# Violin bottles with stands



## lblackvelvet (Dec 13, 2013)

Hello,   Anyone here collect violin bottles ?  I picked up two lite blue violin bottles today with table type stands that I have never seen before. The owner said these were the only two bottles with original stands he has seen in many years of collecting. I have looked on e-bay for this item with no luck. I have a couple other violin bottles that hang on wall, But never seen a table top stand made to hold a violin bottle. This may be a very common item as I am new to collecting and I don't collect these type bottles that is why I am asking if anyone would be interested in these bottles ? Thanks,  Kevin..


----------



## peejrey (Dec 13, 2013)

I have a few from my late grandmother, after I took an interest in glass she left them to me... Always on the look out for them. Yes, it is quite rare to find the stand with them, and it drives the prive up...Michael Polak featured them in his...4th edition I believe..


----------



## cowseatmaize (Dec 14, 2013)

The stands and hangers are tough. The VIOBOT collectors mention the wall hangers briefly but I didn't see a mention of a table stand. It would be nice to see some old Pairpoint, Dell etc. catalogs or ads to get the prices. They were most likely "optional" like the color of the glass.I know that some of the metal hangers were produced by other people to hold them a bit later and some people still make them, maybe the stands were also.

Records provided -

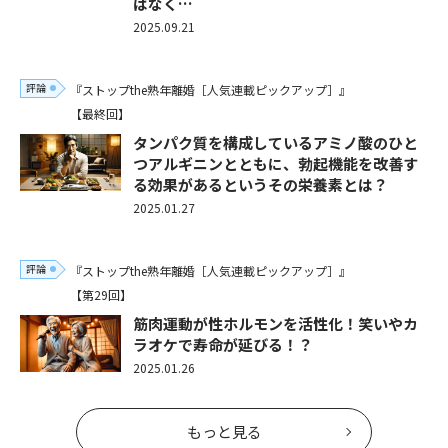
はなく…
2025.09.21
評論
『ストップthe熟年離婚［人気連載ピックアップ］』
【最終回】
タンパク質を構成しているアミノ酸のひと
つアルギニンとともに、勃起機能を改善す
る効果があるというその栄養素とは？
2025.01.27
評論
『ストップthe熟年離婚［人気連載ピックアップ］』
【第29回】
筋肉運動が性ホルモンを活性化！笑いやカ
ラオケで寿命が延びる！？
2025.01.26
もっと見る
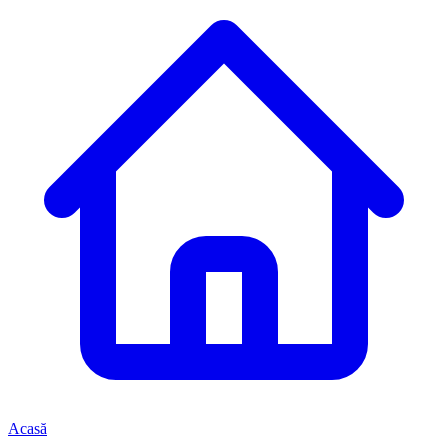
Acasă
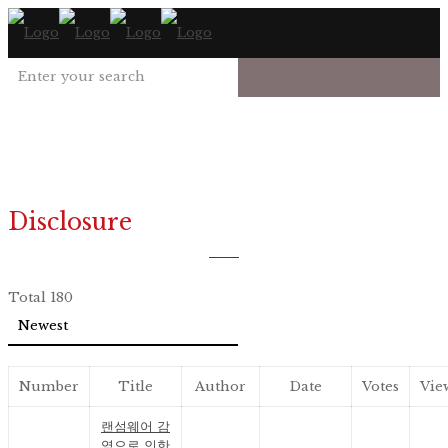
Disclosure
Total 180
Number
Title
Author
Date
Votes
Vie
랜섬웨어 감
염으로 인한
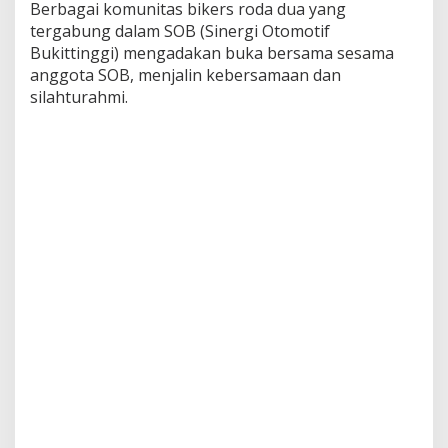
Berbagai komunitas bikers roda dua yang
tergabung dalam SOB (Sinergi Otomotif
Bukittinggi) mengadakan buka bersama sesama
anggota SOB, menjalin kebersamaan dan
silahturahmi.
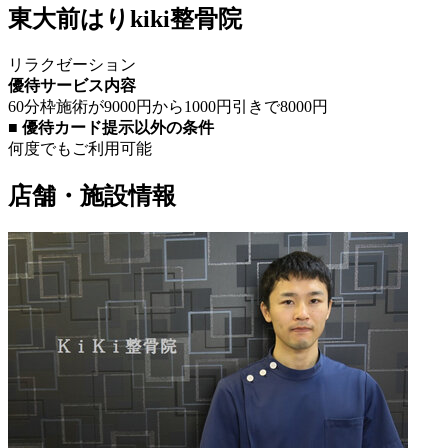
東大前はりkiki整骨院
リラクゼーション
優待サービス内容
60分枠施術が9000円から1000円引きで8000円
■ 優待カード提示以外の条件
何度でもご利用可能
店舗・施設情報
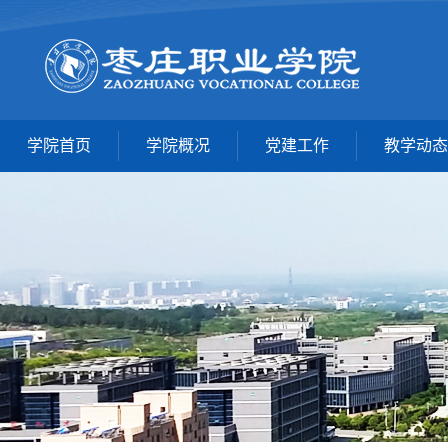
学院首页
学院概况
党建工作
教学动态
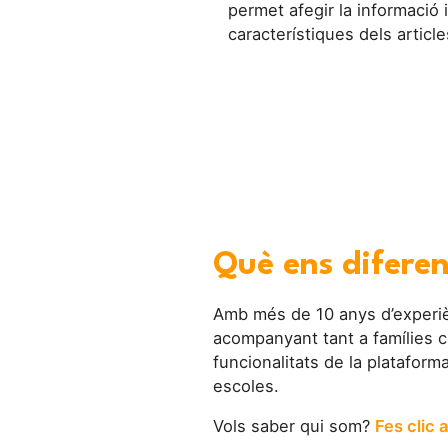
permet afegir la informació i
característiques dels article
Què ens difere
Amb més de 10 anys d’experièn
acompanyant tant a famílies c
funcionalitats de la plataform
escoles.
Vols saber qui som?
Fes clic a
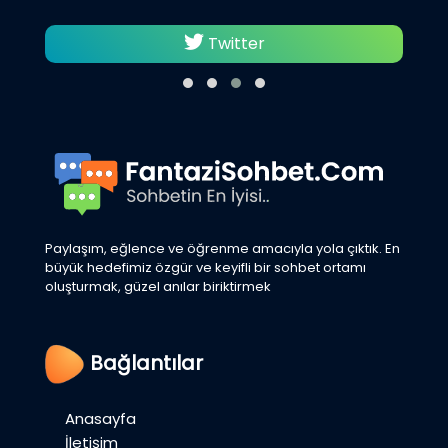
Twitter
Paylaşım, eğlence ve öğrenme amacıyla yola çıktık. En
büyük hedefimiz özgür ve keyifli bir sohbet ortamı
oluşturmak, güzel anılar biriktirmek
Bağlantılar
Anasayfa
İletişim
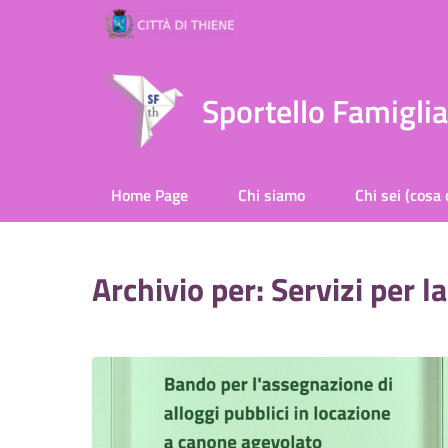
Sportello Famigli
Home Page
Chi siamo
Chi sei (cosa 
Archivio per: Servizi per l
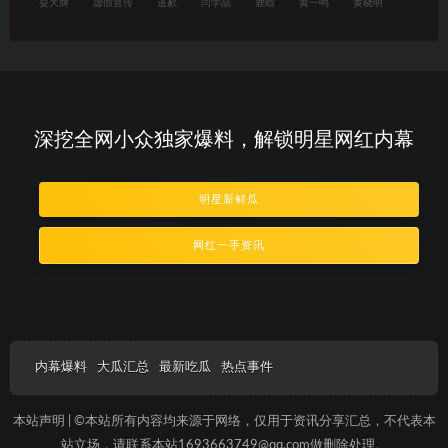
耍大牌
虚假宣传
道歉
闫学晶
鹿晗
黄一鸣
黄晓明
深挖全网小众独家爆料，解锁明星网红内幕
明星新鲜瓜
网红一手资讯
内幕爆料
大瓜汇总
最新吃瓜
热点事件
本站声明 | ©本站所有内容均来源于网络，仅用于资讯分享汇总，不代表本
站立场，请联系本站1693663749@qq.com做删除处理。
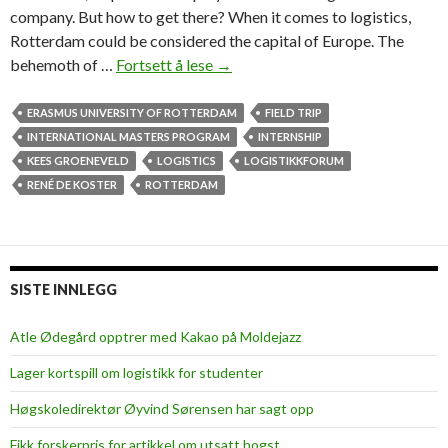
company. But how to get there? When it comes to logistics,
Rotterdam could be considered the capital of Europe. The
behemoth of …
Fortsett å lese
R
→
o
t
ERASMUS UNIVERSITY OF ROTTERDAM
FIELD TRIP
t
INTERNATIONAL MASTERS PROGRAM
INTERNSHIP
e
KEES GROENEVELD
LOGISTICS
LOGISTIKKFORUM
r
RENÉ DE KOSTER
ROTTERDAM
d
a
m
–
SISTE INNLEGG
t
h
Atle Ødegård opptrer med Kakao på Moldejazz
e
Lager kortspill om logistikk for studenter
h
a
Høgskoledirektør Øyvind Sørensen har sagt opp
t
Fikk forskerpris for artikkel om utsatt hogst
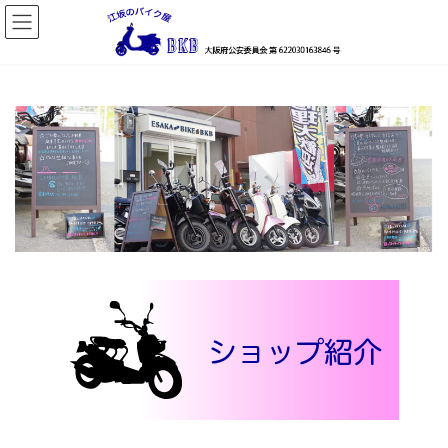
コ
ナ
ン
ビ
テ
ゲ
ン
ー
ツ
シ
へ
ョ
ス
ン
キ
に
ッ
移
プ
動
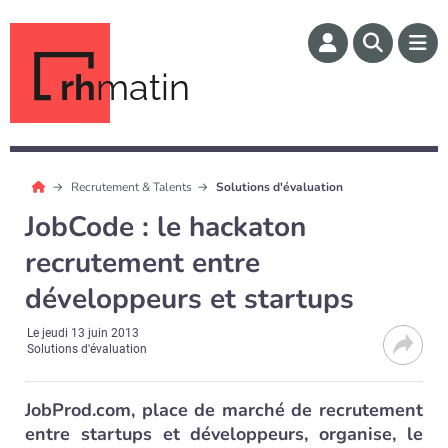
rh
matin
Recrutement & Talents
Solutions d'évaluation
JobCode : le hackaton
recrutement entre
développeurs et startups
Le
jeudi 13 juin 2013
Solutions d'évaluation
JobProd.com, place de marché de recrutement
entre startups et développeurs, organise, le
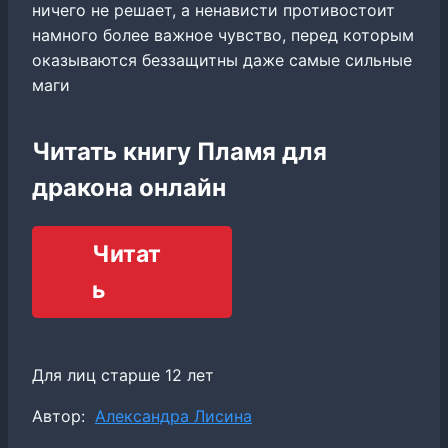
ничего не решает, а ненависти противостоит
намного более важное чувство, перед которым
оказываются беззащитны даже самые сильные
маги
Читать книгу Пламя для
дракона онлайн
Читат
ь
Для лиц старше 12 лет
Метки
Автор:
Александра Лисина
записи:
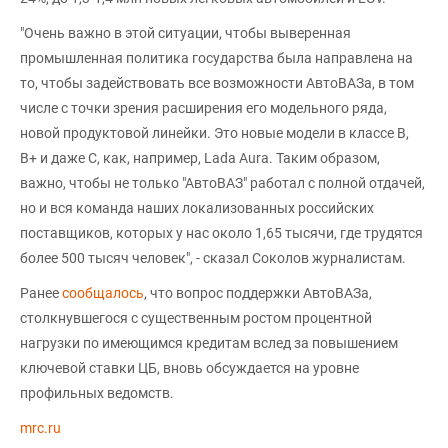
"Очень важно в этой ситуации, чтобы выверенная
промышленная политика государства была направлена на
то, чтобы задействовать все возможности АвтоВАЗа, в том
числе с точки зрения расширения его модельного ряда,
новой продуктовой линейки. Это новые модели в классе B,
B+ и даже C, как, например, Lada Aura. Таким образом,
важно, чтобы не только "АвтоВАЗ" работал с полной отдачей,
но и вся команда наших локализованных российских
поставщиков, которых у нас около 1,65 тысячи, где трудятся
более 500 тысяч человек", - сказал Соколов журналистам.
Ранее
сообщалось
, что вопрос поддержки АвтоВАЗа,
столкнувшегося с существенным ростом процентной
нагрузки по имеющимся кредитам вслед за повышением
ключевой ставки ЦБ, вновь обсуждается на уровне
профильных ведомств.
mrc.ru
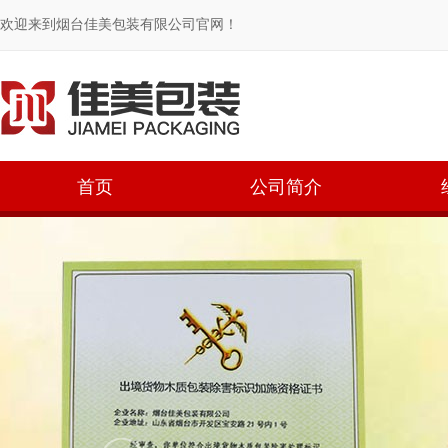
欢迎来到烟台佳美包装有限公司官网！
首页
公司简介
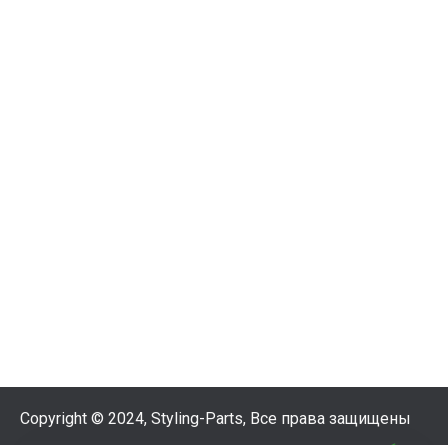
Copyright © 2024, Styling-Parts, Все права защищены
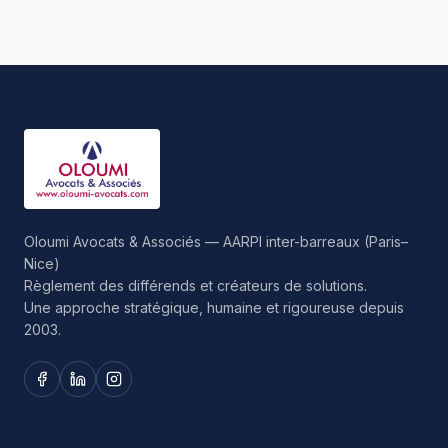
Oloumi Avocats & Associés — AARPI inter-barreaux (Paris–
Nice)
Règlement des différends et créateurs de solutions.
Une approche stratégique, humaine et rigoureuse depuis
2003.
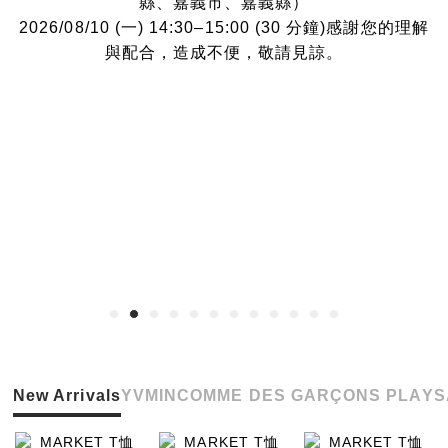
縣、嘉義市、嘉義縣）
2026/08/10 (一) 14:30–15:00 (30 分鐘)感謝您的理解
與配合，造成不便，敬請見諒。
New Arrivals
YVMIN
COMME DES GARÇONS PLAY
S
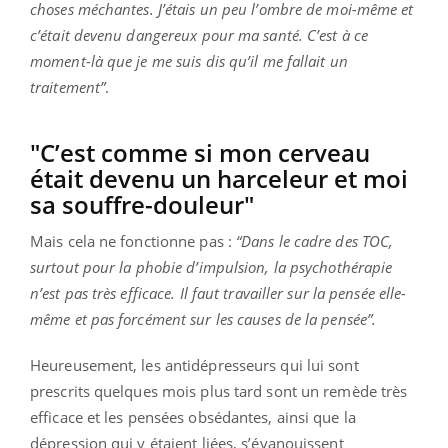
choses méchantes. J’étais un peu l’ombre de moi-même et
c’était devenu dangereux pour ma santé. C’est à ce
moment-là que je me suis dis qu’il me fallait un
traitement”
.
"C’est comme si mon cerveau
était devenu un harceleur et moi
sa souffre-douleur"
Mais cela ne fonctionne pas :
“Dans le cadre des TOC,
surtout pour la phobie d’impulsion, la psychothérapie
n’est pas très efficace. Il faut travailler sur la pensée elle-
même et pas forcément sur les causes de la pensée”.
Heureusement, les antidépresseurs qui lui sont
prescrits quelques mois plus tard sont un remède très
efficace et les pensées obsédantes, ainsi que la
dépression qui y étaient liées, s’évanouissent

Explore the material -
a: Return every line of the records that contains the string "même", treating uppercase and lowercase letters as different.
b: Continue the forum thread about violin bottles and their stands, starting after its last post.

Responses -
a:
choses méchantes. J’étais un peu l’ombre de moi-même et
même et pas forcément sur les causes de la pensée”.

b:
----------



## lblackvelvet (Dec 14, 2013)

Thank you both for your input on this bottle. I am going to research them further and probably will be selling them as I don't collect them. I only bought them due to never seeing them in a table top stand before. Thanks again. Kevin...


----------



## RED Matthews (Dec 14, 2013)

Well I have a couple of them, and have read different write-ups about them.  They are neat because my Dad and I, plaid violins together - he plaid by ear and I took lessons.  Both of my Great Grand Fathers plaid and I still have their violins.  All smiling memories - today. RED M.


----------



## lblackvelvet (Dec 14, 2013)

Thanks Red, Interesting story as always!!  I would like to see someone have these that can appreciate them and relate them to a story like yours. Thanks again.  Kevin...


----------



## RED Matthews (Dec 17, 2013)

Does that mean you want to sell them?  I am too old to be getting more bottles but I have ended up with three in the last week.  And I know I am getting two for Christmas.  RED M.


----------



## lblackvelvet (Dec 19, 2013)

Hello Red,  If you are interested in the violin bottles with stands, Please PM me and we can talk about them. Thanks, Kevin..


----------



## RED Matthews (Dec 29, 2013)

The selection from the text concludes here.